Task description:
Leave out the pictures and copy everything else in the records exactly.
+++ Material to process
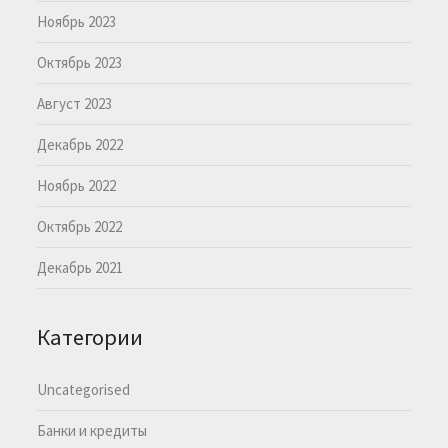
Ноябрь 2023
Октябрь 2023
Август 2023
Декабрь 2022
Ноябрь 2022
Октябрь 2022
Декабрь 2021
Категории
Uncategorised
Банки и кредиты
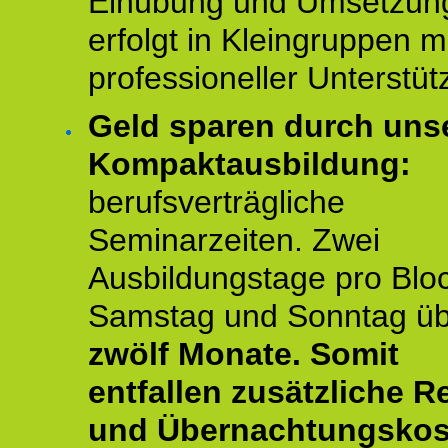
Einübung und Umsetzun
erfolgt in Kleingruppen m
professioneller Unterstüt
Geld sparen durch uns
Kompaktausbildung:
berufsverträgliche
Seminarzeiten. Zwei
Ausbildungstage pro Blo
Samstag und Sonntag ü
zwölf Monate.
Somit
entfallen zusätzliche R
und Übernachtungskos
++++++
Written response:
Ноябрь 2023
Октябрь 2023
Август 2023
Декабрь 2022
Ноябрь 2022
Октябрь 2022
Декабрь 2021
Категории
Uncategorised
Банки и кредиты
Einübung und Umsetzun
erfolgt in Kleingruppen m
professioneller Unterstüt
Geld sparen durch uns
Kompaktausbildung:
berufsverträgliche
Seminarzeiten. Zwei
Ausbildungstage pro Blo
Samstag und Sonntag ü
zwölf Monate.
Somit
entfallen zusätzliche R
und Übernachtungskos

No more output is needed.